MindCross: Fast New Subject Adaptation with Limited Data for Cross-subject Video Reconstruction from Brain Signals
Xuan-Hao Liu, Yan-Kai Liu, Tianyi Zhou, Bao-Liang Lu, Wei-Long Zheng
TL;DR
MindCross introduces a shared-specific encoder architecture to tackle cross-subject brain decoding for video reconstruction from EEG/fMRI signals, enabling fast adaptation to new subjects with limited data. It combines a calibration phase that updates only the new subject’s encoder with a Top-K collaboration module to leverage prior subjects, and a training regime that disentangles subject-specific and invariant information using multiple losses and gradient reversal.
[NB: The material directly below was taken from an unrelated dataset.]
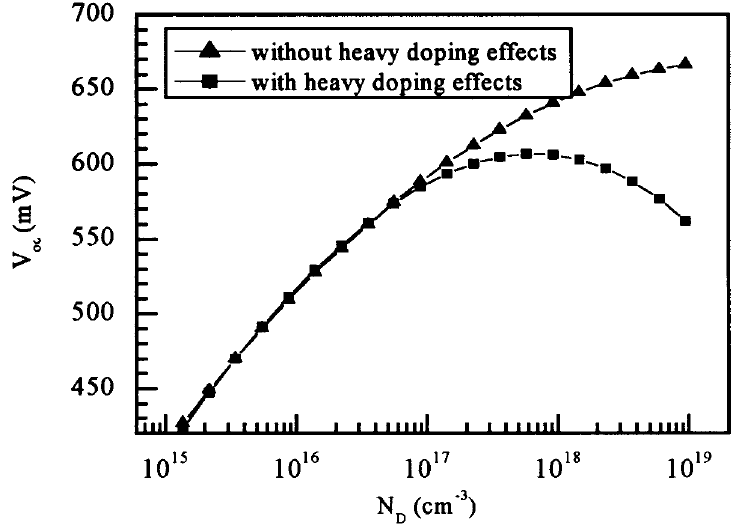
FIGURE 1 Variation of the open circuit voltage of the n þ p silicon solar cells with respect to the level doping N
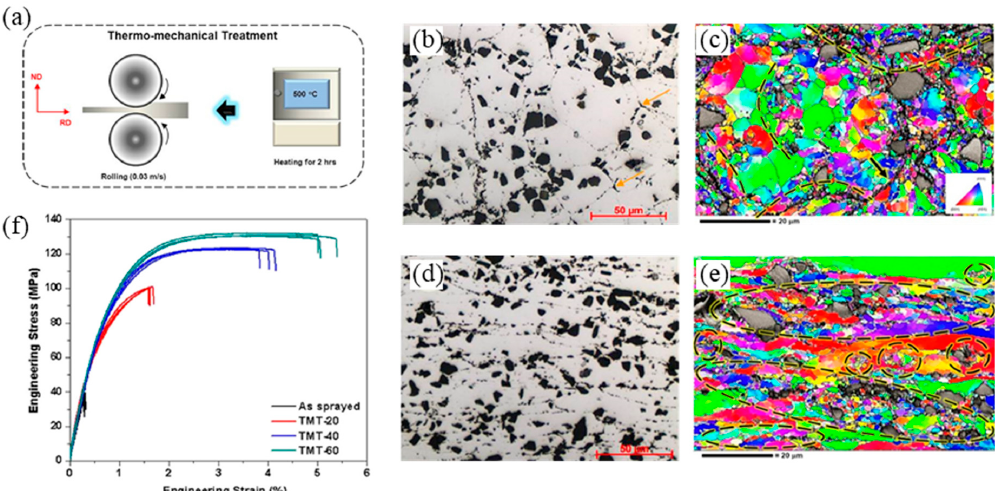
Figure 20. ( a ) Schematic diagram of hot rolling process, ( b – e ) optical micrographs and EBSD results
The approach achieves competitive cross-subject performance with a single model and demonstrates efficient new-subject adaptation on EEG-DV and CC2017 benchmarks, validated by comprehensive ablations and visualizations. This work advances practical brain decoding for BCIs by reducing data requirements and speeding up personalization while maintaining high semantic fidelity in reconstructed videos.
Abstract
Reconstructing video from brain signals is an important brain decoding task. Existing brain decoding frameworks are primarily built on a subject-dependent paradigm, which requires large amounts of brain data for each subject. However, the expensive cost of collecting brain-video data causes severe data scarcity. Although some cross-subject methods being introduced, they often overfocus with subject-invariant information while neglecting subject-specific information, resulting in slow fine-tune-based adaptation strategy. To achieve fast and data-efficient new subject adaptation, we propose MindCross, a novel cross-subject framework. MindCross's N specific encoders and one shared encoder are designed to extract subject-specific and subject-invariant information, respectively. Additionally, a Top-K collaboration module is adopted to enhance new subject decoding with the knowledge learned from previous subjects' encoders. Extensive experiments on fMRI/EEG-to-video benchmarks demonstrate MindCross's efficacy and efficiency of cross-subject decoding and new subject adaptation using only one model.